→ Records for the exercise
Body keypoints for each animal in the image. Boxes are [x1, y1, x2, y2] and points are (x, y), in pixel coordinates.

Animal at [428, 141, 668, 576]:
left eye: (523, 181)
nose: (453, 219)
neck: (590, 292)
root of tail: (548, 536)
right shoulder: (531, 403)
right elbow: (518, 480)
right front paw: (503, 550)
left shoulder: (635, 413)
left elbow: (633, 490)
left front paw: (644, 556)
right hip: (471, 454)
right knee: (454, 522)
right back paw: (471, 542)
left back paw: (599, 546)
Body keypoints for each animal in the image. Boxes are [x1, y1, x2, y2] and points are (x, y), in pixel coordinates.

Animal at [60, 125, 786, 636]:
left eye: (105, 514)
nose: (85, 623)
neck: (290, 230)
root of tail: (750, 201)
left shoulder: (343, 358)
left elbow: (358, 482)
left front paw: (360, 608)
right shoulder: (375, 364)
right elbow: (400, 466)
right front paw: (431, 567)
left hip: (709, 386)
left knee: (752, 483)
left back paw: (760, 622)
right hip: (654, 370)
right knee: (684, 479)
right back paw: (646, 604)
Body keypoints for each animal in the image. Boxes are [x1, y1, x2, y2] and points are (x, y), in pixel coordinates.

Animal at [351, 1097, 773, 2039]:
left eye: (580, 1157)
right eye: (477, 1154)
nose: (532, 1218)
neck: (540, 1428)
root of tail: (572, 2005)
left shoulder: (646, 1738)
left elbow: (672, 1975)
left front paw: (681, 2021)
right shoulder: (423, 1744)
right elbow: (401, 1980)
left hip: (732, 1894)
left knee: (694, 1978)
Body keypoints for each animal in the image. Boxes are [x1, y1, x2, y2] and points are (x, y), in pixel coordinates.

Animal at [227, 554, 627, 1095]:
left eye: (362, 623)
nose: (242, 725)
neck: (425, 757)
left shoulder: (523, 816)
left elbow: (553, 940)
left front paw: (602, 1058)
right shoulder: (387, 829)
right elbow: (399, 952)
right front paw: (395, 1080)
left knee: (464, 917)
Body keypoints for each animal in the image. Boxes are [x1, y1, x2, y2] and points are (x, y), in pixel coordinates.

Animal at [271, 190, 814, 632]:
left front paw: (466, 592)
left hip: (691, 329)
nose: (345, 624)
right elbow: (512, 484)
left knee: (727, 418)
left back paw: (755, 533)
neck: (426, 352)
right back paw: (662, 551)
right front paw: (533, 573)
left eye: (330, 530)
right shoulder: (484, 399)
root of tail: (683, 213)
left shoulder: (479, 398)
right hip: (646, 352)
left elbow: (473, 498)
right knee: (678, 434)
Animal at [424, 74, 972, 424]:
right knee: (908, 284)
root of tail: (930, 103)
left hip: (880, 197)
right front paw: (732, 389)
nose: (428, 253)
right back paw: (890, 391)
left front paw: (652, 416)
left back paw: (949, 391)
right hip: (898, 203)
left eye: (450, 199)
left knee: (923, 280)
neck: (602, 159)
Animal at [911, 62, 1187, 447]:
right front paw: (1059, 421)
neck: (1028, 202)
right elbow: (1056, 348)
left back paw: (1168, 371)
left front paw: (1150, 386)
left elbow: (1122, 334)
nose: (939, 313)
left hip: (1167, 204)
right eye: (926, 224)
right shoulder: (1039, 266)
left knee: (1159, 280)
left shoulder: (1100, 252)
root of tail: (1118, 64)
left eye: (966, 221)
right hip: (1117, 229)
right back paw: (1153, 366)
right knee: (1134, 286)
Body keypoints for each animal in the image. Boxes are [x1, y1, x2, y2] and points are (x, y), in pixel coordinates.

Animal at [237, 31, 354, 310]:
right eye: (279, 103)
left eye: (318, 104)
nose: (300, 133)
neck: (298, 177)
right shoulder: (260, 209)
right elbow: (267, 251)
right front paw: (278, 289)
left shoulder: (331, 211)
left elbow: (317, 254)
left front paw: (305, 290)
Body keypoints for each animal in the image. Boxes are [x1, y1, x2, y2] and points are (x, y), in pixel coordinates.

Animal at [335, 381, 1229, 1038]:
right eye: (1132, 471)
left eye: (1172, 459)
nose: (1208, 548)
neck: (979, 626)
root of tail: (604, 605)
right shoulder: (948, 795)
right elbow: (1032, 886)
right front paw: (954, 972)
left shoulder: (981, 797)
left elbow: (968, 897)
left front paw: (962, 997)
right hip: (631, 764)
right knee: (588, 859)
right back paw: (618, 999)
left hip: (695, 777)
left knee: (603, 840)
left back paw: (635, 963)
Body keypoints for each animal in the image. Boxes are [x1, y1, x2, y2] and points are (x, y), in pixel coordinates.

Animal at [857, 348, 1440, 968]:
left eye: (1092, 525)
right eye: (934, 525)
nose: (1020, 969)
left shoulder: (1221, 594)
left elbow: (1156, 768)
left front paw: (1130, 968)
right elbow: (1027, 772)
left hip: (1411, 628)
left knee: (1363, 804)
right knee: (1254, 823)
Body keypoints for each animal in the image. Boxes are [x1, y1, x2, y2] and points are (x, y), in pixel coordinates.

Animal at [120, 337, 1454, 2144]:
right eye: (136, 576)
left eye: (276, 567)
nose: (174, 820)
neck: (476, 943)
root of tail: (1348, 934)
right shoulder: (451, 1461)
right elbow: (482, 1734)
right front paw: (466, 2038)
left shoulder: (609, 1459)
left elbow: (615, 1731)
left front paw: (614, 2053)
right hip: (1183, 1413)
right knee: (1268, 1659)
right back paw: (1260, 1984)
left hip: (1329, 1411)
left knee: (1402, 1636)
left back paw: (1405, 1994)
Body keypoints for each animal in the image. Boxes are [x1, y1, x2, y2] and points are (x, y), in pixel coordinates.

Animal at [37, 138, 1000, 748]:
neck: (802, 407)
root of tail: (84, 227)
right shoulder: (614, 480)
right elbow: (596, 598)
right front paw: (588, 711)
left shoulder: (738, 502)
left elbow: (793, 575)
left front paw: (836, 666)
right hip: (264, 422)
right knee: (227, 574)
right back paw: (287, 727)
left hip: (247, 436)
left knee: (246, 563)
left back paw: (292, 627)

→ Task
The expected answer is an exact copy of the lines above, beginning at the line with "right hip: (654, 370)" and ending at the line with "left eye: (580, 1157)", with both ends in.

→ Answer area
right hip: (654, 370)
right knee: (684, 479)
right back paw: (646, 604)
Body keypoints for each animal in the image. Boxes are [x1, y1, x2, y2] and points are (x, y), in pixel coordinates.

Animal at [351, 1097, 773, 2039]:
left eye: (580, 1157)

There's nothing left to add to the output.